October 20, 2016, 5:09 PM UTC

Peter Thiel has always been something of a Silicon Valley lightening rod, but in the past week he’s become its litmus test.

For the uninitiated, Thiel is a venture capitalist and longtime Republican with libertarian leanings, who earlier this year endorsed Donald Trump for president (after first donating to Carly Fiorina). He spoke at the RNC in Cleveland, and then donated $1.25 million to Trump’s campaign after the infamous Access Hollywood tape (plus many of the subsequent sexual assault accusations). Thiel has not publicly commented on Trump’s sordid past, instead focusing on the candidate’s promise to slash government bureaucracy and inefficiency without being beholden to Republican dogma.

Given that Silicon Valley bleeds blue in a normal election cycle ― and that even some of its GOP outliers (Meg Whitman, Marc Andreessen, etc.) have deemed Trump particularly unfit for office ― Thiel’s actions have caused an uproar, with particular attention being paid to his Facebook board seat and his unpaid role as a part-time advisor to Y Combinator. There have been calls for both Facebook (FB) and YC to dump Thiel (something both have refused to do), and just yesterday we heard venture capitalist Chamath Palihapitiya (a former FB exec who wanted to help manage a Mike Bloomberg run) say at the Vanity Fair Summit that he’d (hypothetically) kick Thiel off the board of a company he controls.

And I agree with the pitch-forkers. Thiel has to go. Not from his own funds, of course, but from third-party organizations whose continuing embrace of Thiel is a de facto acceptance of his candidate’s racist proposals (banning immigrants based on their religion) and pathological misogyny. Thiel isn’t publicly endorsing those parts of Trump, but picking a president isn’t a trip to the salad bar. You get the whole meal. Thiel’s continuing presence at Facebook and YC is a cocky, counterproductive reminder to female and minority entrepreneurs that they are second-class citizens in the white boys club of Silicon Valley.

Particularly at Facebook, where he plays a very active role (flashback to my Uber/Saudi argument). Had Thiel said many of the things Trump has said, he’d have been fired (as YC’s Sam Altman acknowledges). His escalating support cannot be excused because there is a degree of separation. And if YC once banned certain companies from Demo Day because they supported SOPA, it currently can ban a part-time advisor for this.

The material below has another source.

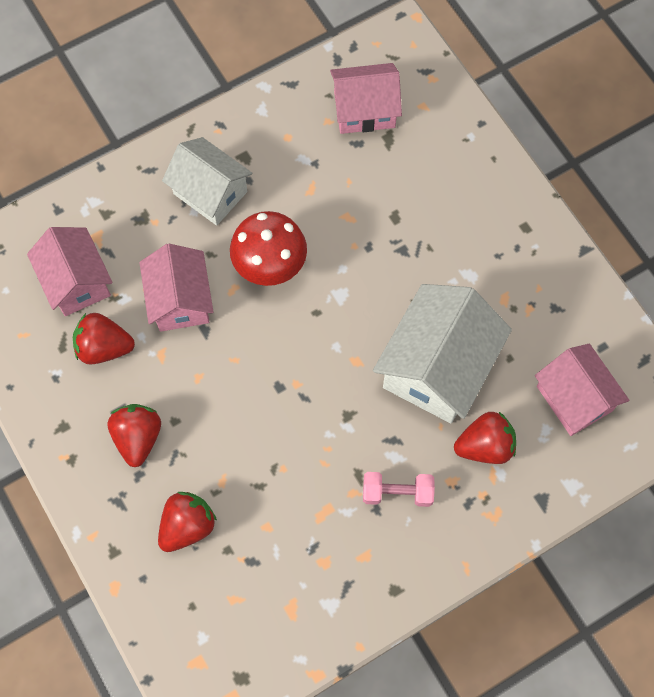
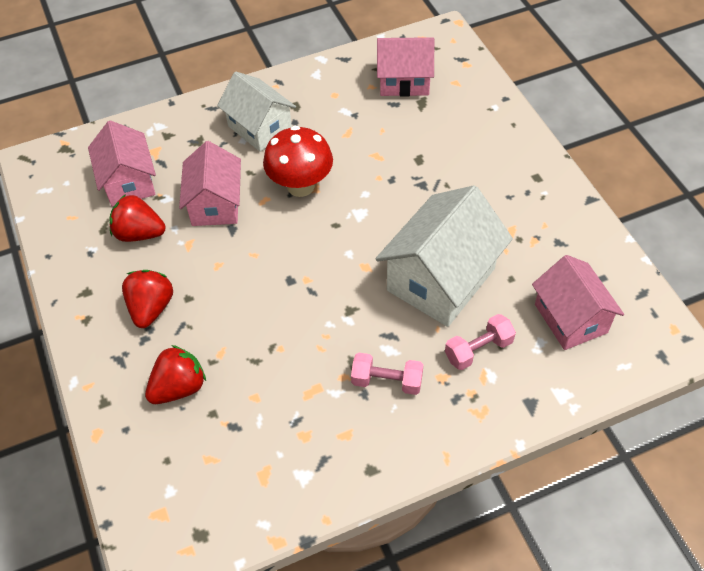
camera: 10 degrees right, 15 degrees down
(485, 446) = (478, 350): red strawberry -> pink dumbbell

This is where it’s important to note that I also agree with those who believe this campaign against Thiel is an anti-American witch hunt. In other words, he’s got to stay.

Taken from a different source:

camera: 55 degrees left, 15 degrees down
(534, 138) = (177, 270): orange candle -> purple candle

For starters, there are laws in California against this very thing, which only don’t apply in this particular case because Thiel isn’t technically an employee of either Facebook or YC. But clearly the spirit of the law ― which is in the same vein as not being able to fire tenured professors over political speech ― is in play here.

More importantly, do you really want to codify a culture in which unpopular political opinions cannot be tolerated, in the pursuit of a culture of tolerance? And, remember, Trump is a mainstream political candidate, no matter how inconceivable that may seem to you. If we acknowledge that demographic diversity has intrinsic value to an organization, shouldn’t ideological diversity have the same? This isn’t the same as tolerating an ISIS apologist in your business midst. He was nominated by a major political party, and there is a reasonable argument supporters can make that macro policy (namely SCOTUS) “trumps” temperament.

I know that part of my job is to stake a claim and make my case. And I actually have written much longer versions of the above arguments, in a bizarre rhetorical battle that reminded me a bit of Ash debating Mirror Ash. In the end, all I knew was that this one wasn’t cut-and-dried ― no matter the stridency some others have expressed ― and I couldn’t pretend that it was.

If you believe this is cut-and-dried, then I respect it. I just don’t agree.